#### [Set task]
Reproduce the following lines without any change, starting at the line that contains "order: Passeriformes" and stopping after the line that contains "common name: Grey-breasted martin".
= = = = =
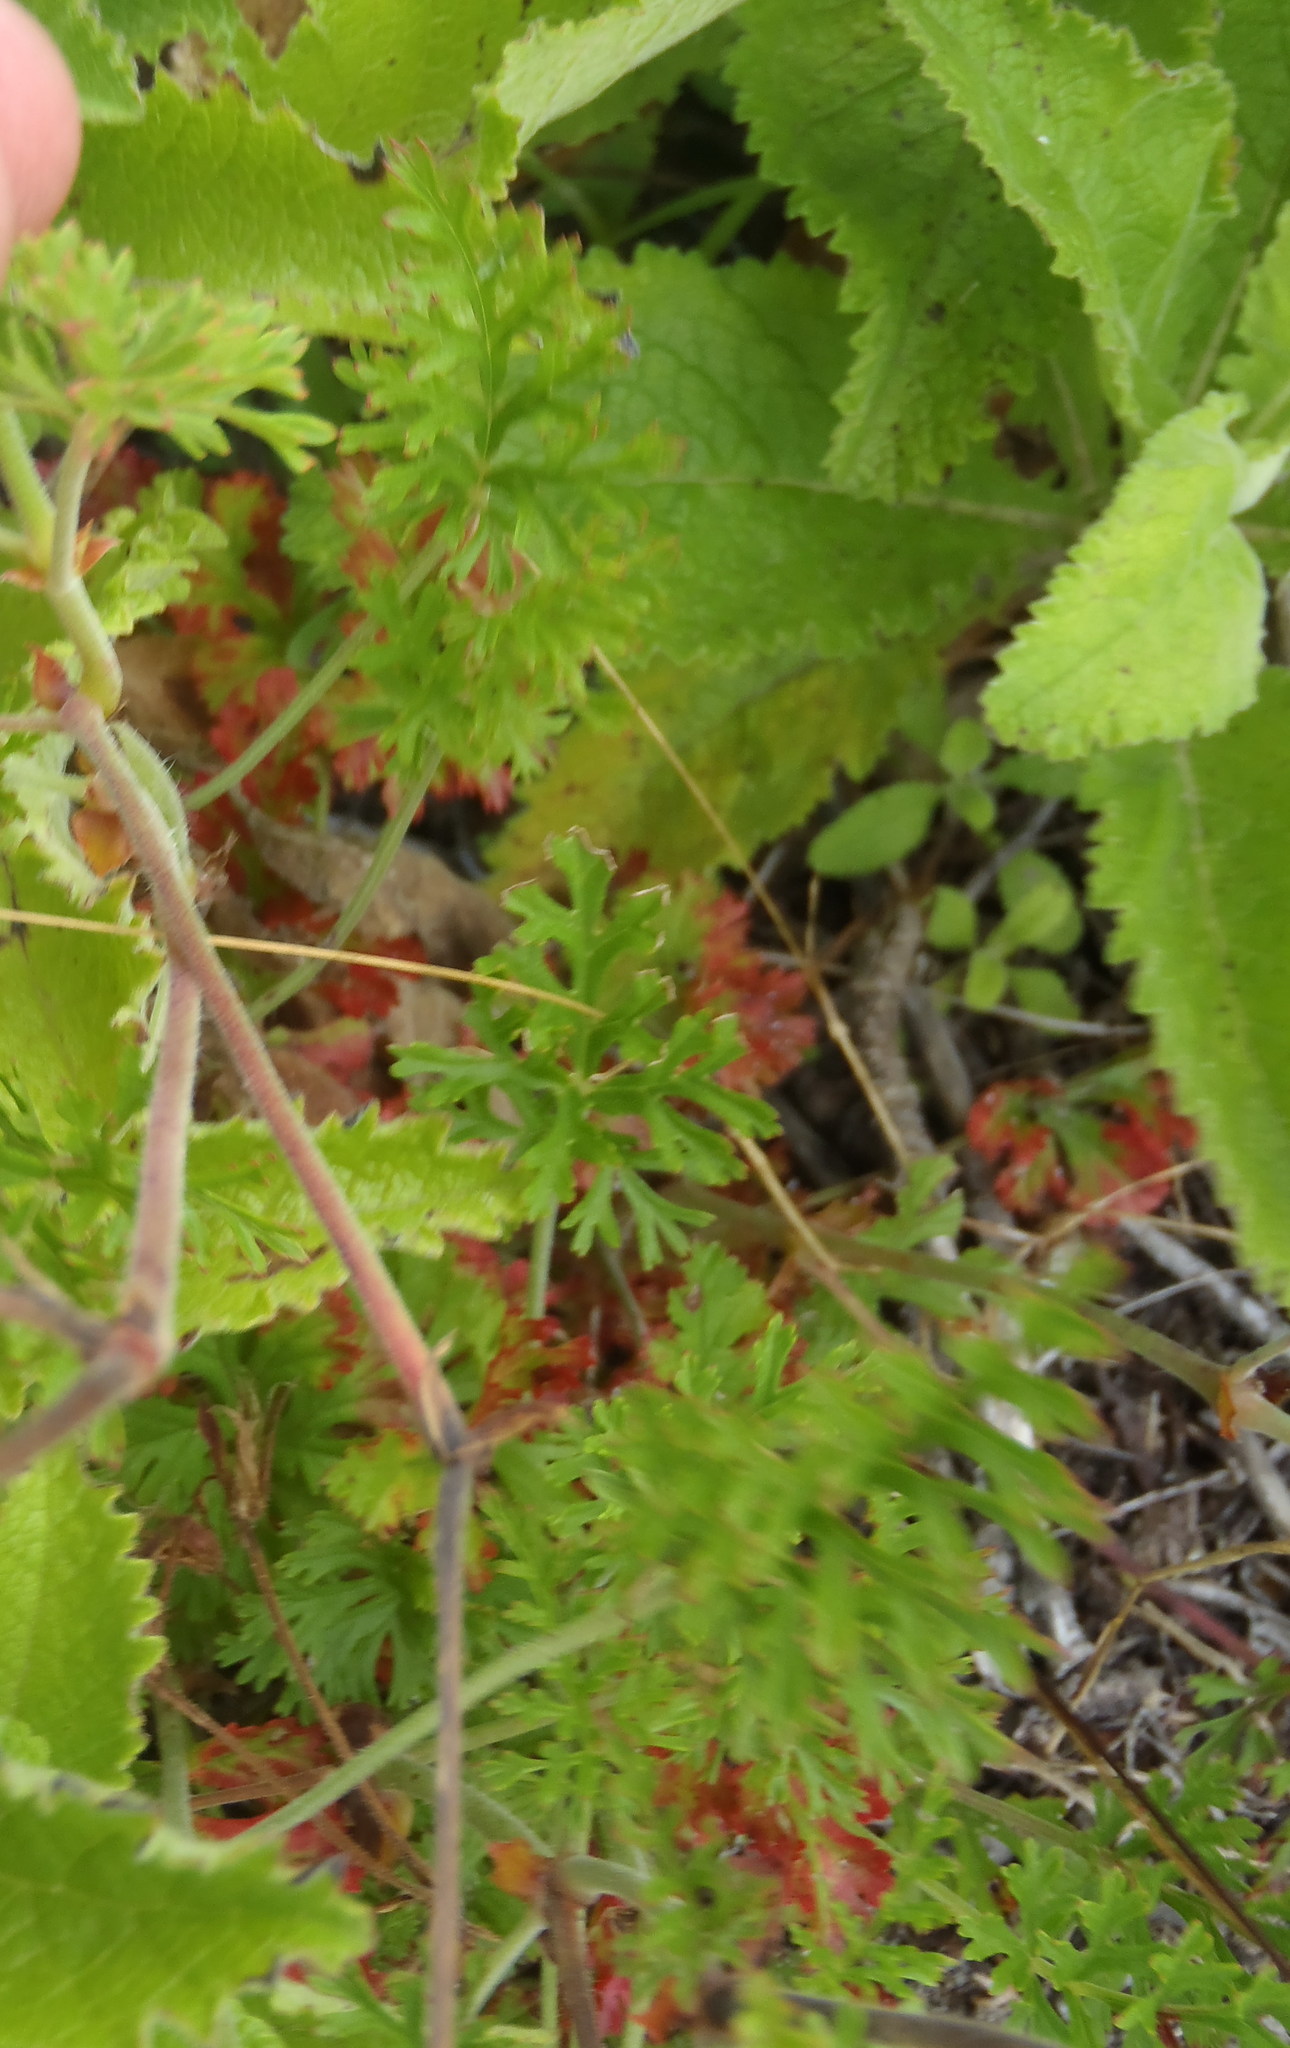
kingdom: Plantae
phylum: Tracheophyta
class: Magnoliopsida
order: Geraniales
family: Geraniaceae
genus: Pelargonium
= = = = =
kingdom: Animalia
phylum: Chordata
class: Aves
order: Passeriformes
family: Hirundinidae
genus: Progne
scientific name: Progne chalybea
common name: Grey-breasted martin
= = = = =
#### [Output for this exercise]
order: Passeriformes
family: Hirundinidae
genus: Progne
scientific name: Progne chalybea
common name: Grey-breasted martin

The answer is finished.